A common factor among them is their reliance on highly operational and capital expenditure-intensive business models, which operate with very thin profit margins.

Copia Global is a Kenyan e-commerce platform connecting rural and peri-urban consumers to goods went bankrupt this year.

Let’s take the example of Copia.

Copia Global was a Kenyan-based e-commerce company ($60M+ raised) that aimed to serve the underserved rural and peri-urban populations in East Africa.

Founded in 2013, Copia Global aimed to solve the logistical challenges of delivering goods to underserved rural and peri-urban areas in Kenya and Uganda.

The company relied on a network of local agents—often small shop owners—who helped customers place orders, bridging the digital divide in regions with limited internet access.

Copia App

Copia managed its own logistics and delivery network to ensure timely delivery, offering a reliable service where traditional e-commerce struggled.

However, operating in these remote areas proved costly due to poor infrastructure, which significantly increased delivery expenses.

The high capital investment required for logistics, warehousing, and maintaining the agent network strained the company financially and Copia had to close 🤕.

From Hero to Zero 🦸👉🤦‍♂️

This week, I met with a founder who had a startup in Kenya that had raised tens of million of $$$ before going bankrupt last year.

It was a very interesting conversation, not only because it's rare to meet someone who has raised such significant amounts of money, but also because we rarely hear feedback from those who have experienced this kind of failure.

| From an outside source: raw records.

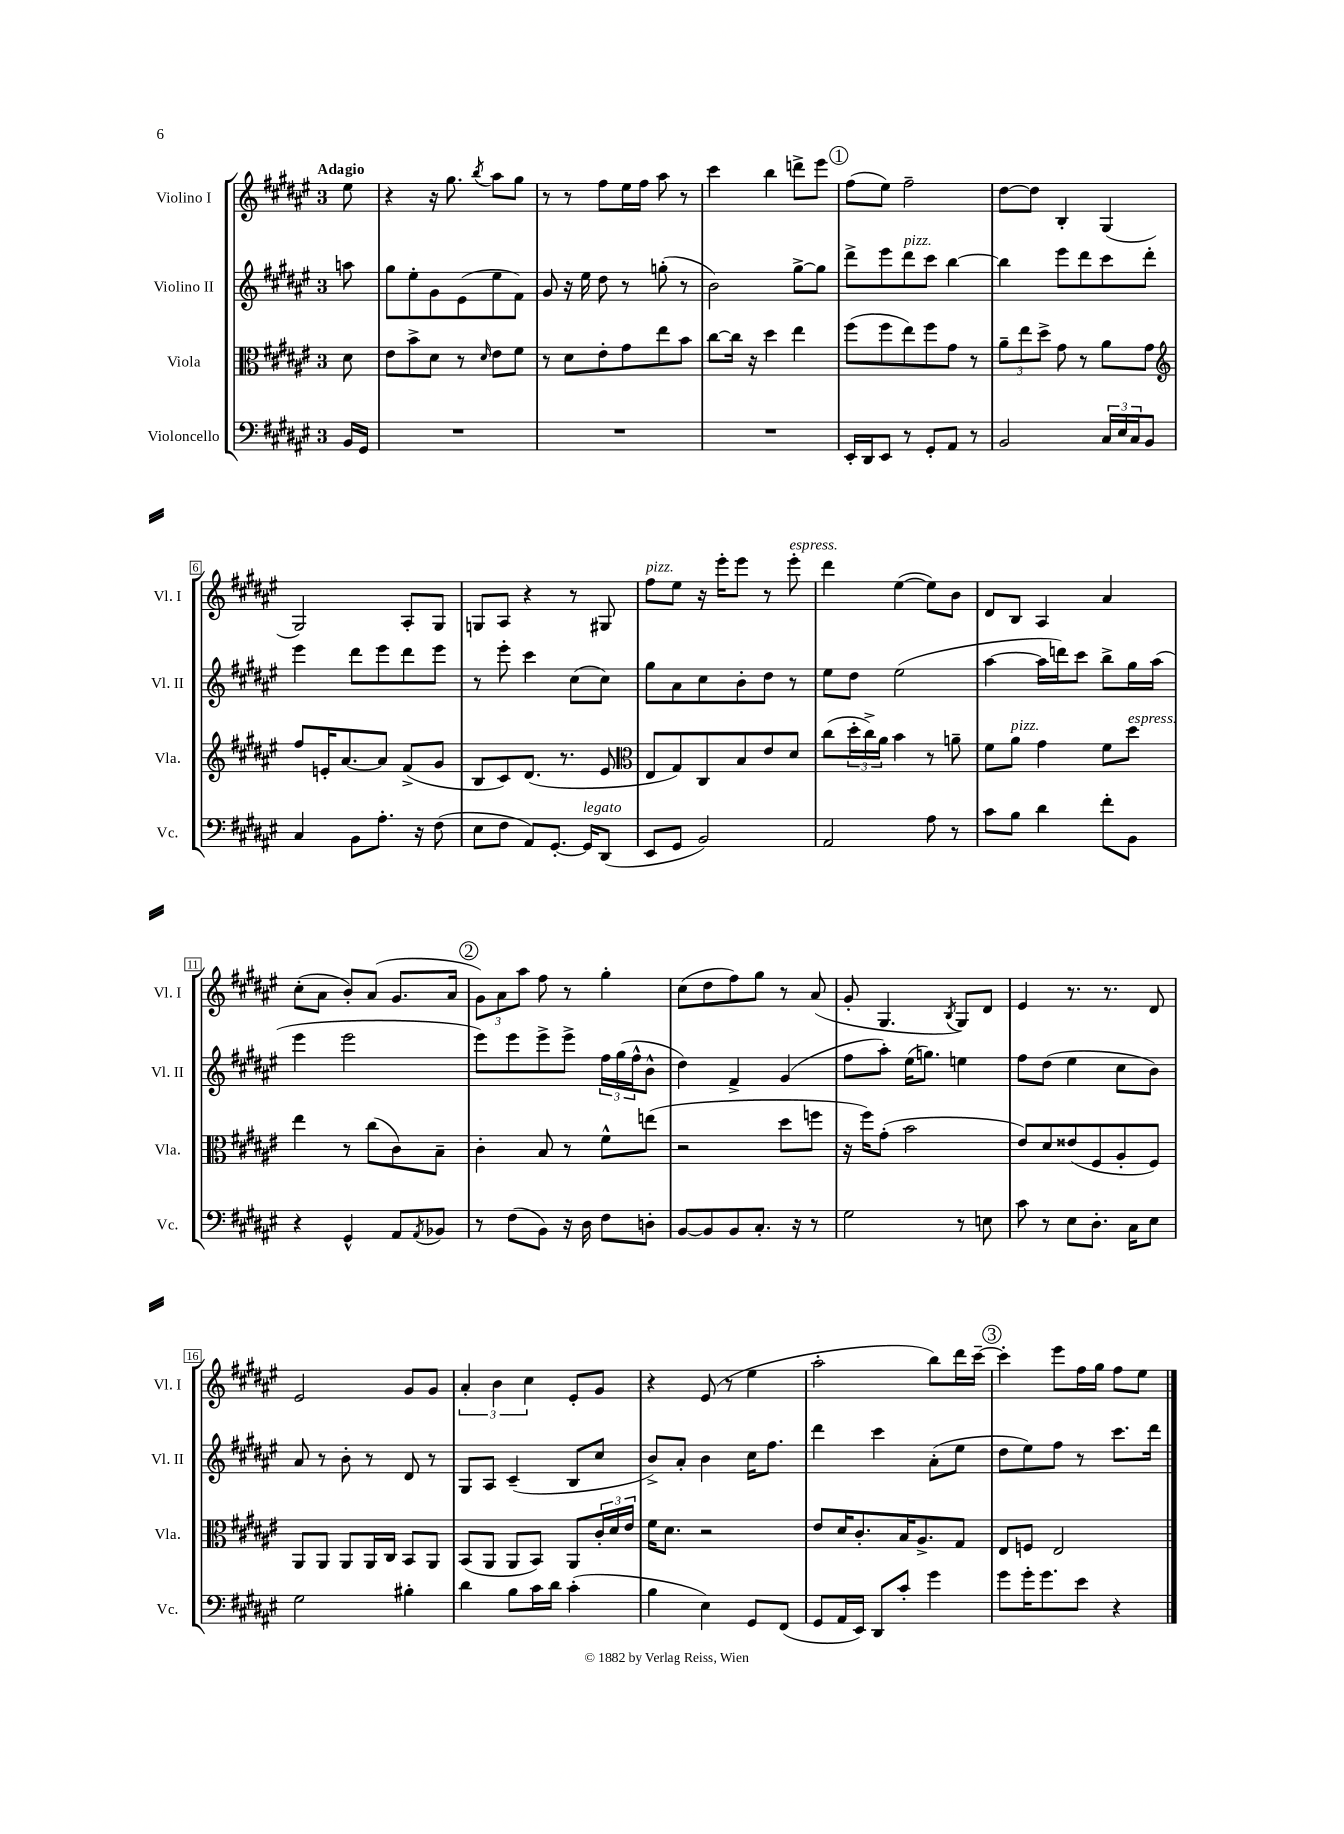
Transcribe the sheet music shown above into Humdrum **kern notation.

**kern	**kern	**kern	**kern
*staff4	*staff3	*staff2	*staff1
*clefF4	*clefC3	*clefG2	*clefG2
*k[f#c#g#d#a#e#]	*k[f#c#g#d#a#e#]	*k[f#c#g#d#a#e#]	*k[f#c#g#d#a#e#]
*M3/4	*M3/4	*M3/4	*M3/4
16BB/LL	8d#\	8aa\	8ee#\
16GG#/JJ	.	.	.
=	=	=	=
2.r	8e#\L	8gg#\L	4r
.	8b^\	8ee#'\	.
.	8d#\J	8g#\	16r
.	.	.	8.gg#\
.	8r	(8e#\	.
.	16qqd#/	.	8qbb/
.	8e#\L	8ee#\	8aa#\L
.	8f#\J	8f#\J)	8gg#\J
=	=	=	=
2.r	8r	8g#/	8r
.	8d#\L	16r	8r
.	.	16ee#\	.
.	8e#'\	8dd#\	8ff#\L
.	8g#\	8r	16ee#\L
.	.	.	16ff#\JJ
.	8ee#\	(8gg'\	8aa#\
.	8b\J	8r	8r
=	=	=	=
2.r	[8cc#\L	2b\)	4ccc#\
.	16cc#\]Jk	.	.
.	16r	.	.
.	4dd#\	.	4bb\
.	4ee#\	[8gg#^\L	8ddd^\L
.	.	8gg#\]J	8eee#\J
=	=	=	=
16EE#'/LL	(8ff#\L	8ddd#^\L	(8ff#\L
16DD#/J	.	.	.
8EE#/J	8ff#\	8eee#\	8ee#\J)
8r	8ee#\)	8ddd#\	2ff#~\
8GG#'/L	8ff#\	8ccc#\J	.
8AA#/J	8g#\J	[4bb\	.
8r	8r	.	.
=	=	=	=
2BB/	12a#~\L	4bb\]	[8dd#\L
.	12ee#\	.	.
.	.	.	8dd#\]J
.	12dd#^\J	.	.
.	8g#\	8eee#\L	4B'/
.	8r	8ddd#\	.
24C#/LL	8a#\L	8ccc#\	(4G#/
24E#/	.	.	.
24C#/J	.	.	.
8BB/J	8g#\J	8ddd#'\J	.
=	=	=	=
*	*clefG2	*	*
4C#/	8ff#/L	4eee#\	2G#/)
.	16e'/K	.	.
.	[8.a#/	.	.
8BB\L	.	8ddd#\L	.
8.A#'\J	8a#/]J	8eee#\	.
.	(8f#^/L	8ddd#\	8A#'/L
16r	.	.	.
(8F#\	8g#/J	8eee#\J	8G#/J
=	=	=	=
8E#\L	8B/L	8r	8G/L
8F#\J	8c#/)	8eee#'\	8A#/J
8AA#/L)	(8.d#/J	4ccc#\	4r
[8.GG#'/J	.	.	.
.	8.r	.	.
.	.	(8cc#\L	8r
16GG#/]LK	.	.	.
(8DD#/J	8e#/	8cc#\J)	8G#/
=	=	=	=
*	*clefC3	*	*
8EE#/L	8E#/L	8gg#\L	8ff#\L
8GG#/J	8G#/)	8a#\	8ee#\J
2BB/)	8C#/	8cc#\	16r
.	.	.	16eee#'\LK
.	8B/	8b'\	8eee#\J
.	8e#/	8dd#\J	8r
.	8d#/J	8r	8eee#'\
=	=	=	=
2AA#/	(8cc#\L	8ee#\L	4ddd#\
.	24dd#'\L	8dd#\J	.
.	24cc#^\)	.	.
.	24a#\JJ	.	.
.	4b\	(2ee#\	([4ee#\
8A#\	8r	.	8ee#\]L)
8r	8a~\	.	8b\J
=	=	=	=
8c#\L	8f#\L	[4aa#\	8d#/L
8B\J	8a#\J	.	8B/J
4d#\	4g#\	16aa#\]LL	4A#/
.	.	16ddd\J)	.
.	.	8ccc#\J	.
8f#'\L	8f#\L	8bb^\L	4a#/
8BB\J	8dd#\J	16gg#\L	.
.	.	(16aa#\JJ	.
=	=	=	=
4r	4ee#\	4eee#\	(8cc#'\L
.	.	.	8a#\J
4GG#^^/	8r	2eee#\	8b'/L)
.	(8cc#\L	.	(8a#/J
8AA#/L	8c#\)	.	8.g#/L
8qAA#/	.	.	.
8BB-/J	8B~\J	.	.
.	.	.	16a#/Jk
=	=	=	=
8r	4c#'\	8eee#\L)	12g#\L)
.	.	.	12a#\
(8F#\L	.	8eee#\	.
.	.	.	12aa#\J
8BB\J)	8B/	8eee#^\	8ff#\
16r	8r	8eee#^\J	8r
16D#\	.	.	.
8F#\L	8f#^^\L	24ff#\LL	4gg#'\
.	.	(24gg#\	.
.	.	24ff#^^\J	.
8D'\J	(8ee\J	8b^^\J	.
=	=	=	=
[8BB/L	2r	4dd#\)	(8cc#\L
8BB/]	.	.	8dd#\
8BB/	.	4f#^/	8ff#\)
8.C#'/J	.	.	8gg#\J
.	8dd#\L	(4g#/	8r
16r	.	.	.
8r	8ff\J	.	(8a#/
=	=	=	=
2G#\	16r	8ff#\L	8g#'/
.	16ff#\LK)	.	.
.	(8g#'\J	8aa#'\J)	4.G#/
.	2b\	(16ee#\LK	.
.	.	8.gg\J)	.
.	.	.	8qB/
8r	.	4ee\	8G#/L)
8E\	.	.	8d#/J
=	=	=	=
8c#\	8e#/L)	8ff#\L	4e#/
8r	8d#/	(8dd#\J	.
8E#\L	(8e##/	4ee#\	8.r
8.D#'\J	8F#/	.	.
.	.	.	8.r
.	8A#'/	8cc#\L	.
16C#\LK	.	.	.
8E#\J	8F#/J)	8b\J)	8d#/
=	=	=	=
2G#\	8AA#/L	8a#/	2e#/
.	8AA#/J	8r	.
.	8AA#/L	8b'\	.
.	16AA#/L	8r	.
.	16C#/JJ	.	.
4B#'\	8BB/L	8d#/	8g#/L
.	8AA#/J	8r	8g#/J
=	=	=	=
4d#\	(8BB/L	8G#/L	6a#'/
.	8AA#/J	8A#/J	.
.	.	.	6b\
8B\L	8AA#/L	(4c#~/	.
.	.	.	6cc#\
16c#\L	8BB/J)	.	.
16d#\JJ	.	.	.
(4c#'\	8AA#/L	8B/L	8e#'/L
.	24c#'/L	8cc#/J	8g#/J
.	24d#/	.	.
.	24e#/JJ	.	.
=	=	=	=
4B\	16f#\LK	8b^/L)	4r
.	8.d#\J	.	.
.	.	8a#'/J	.
4E#\)	2r	4b\	(8e#/
.	.	.	8r
8GG#/L	.	16cc#\LK	4ee#\
.	.	8.ff#\J	.
(8FF#/J	.	.	.
=	=	=	=
8GG#/L	8e#/L	4ddd#\	2aa#'\
16AA#/L	16d#/K	.	.
16EE#/JJ)	8.c#'/	.	.
8DD#/L	.	4ccc#\	.
8c#'/J	16B/K	.	.
.	8.A#^/	.	.
4g#\	.	(8a#'\L	8bb\L)
.	8G#/J	8ee#\J	16ddd#\L
.	.	.	[16ccc#~\JJ
=	=	=	=
8g#\L	8E#/L	8dd#\L	4ccc#'\]
16g#'\K	8F/J	8ee#\)	.
8.g#\	.	.	.
.	2E#/	8ff#\J	8eee#\L
8e#\J	.	8r	16ff#\L
.	.	.	16gg#\JJ
4r	.	8.ccc#\L	8ff#\L
.	.	.	8ee#\J
.	.	16ddd#\Jk	.
==	==	==	==
*-	*-	*-	*-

After closing their companies, founders often disappear for a while 🫠.

When his startup failed, he not only lost his house but also his wife.

He shared that one of the most challenging aspects was how quickly perceptions can change: from being celebrated as a successful person among friends and family to having your failure publicly dissected in the news.

The abrupt shift from believing you’re on the path to becoming a millionaire to suddenly needing to find a job was a harsh reality check.

Some of the bad decisions they made were heavily influenced by their investors: one day they were asked to expand into 10 different countries, and six months later, they were pressured to become profitable and cut costs.

We rarely hear these stories, but they are important for founders to know, especially first-time founders.

There is no magical money🪄❌💰.

When you take the VC track, you either go big (…and profitable) or go home.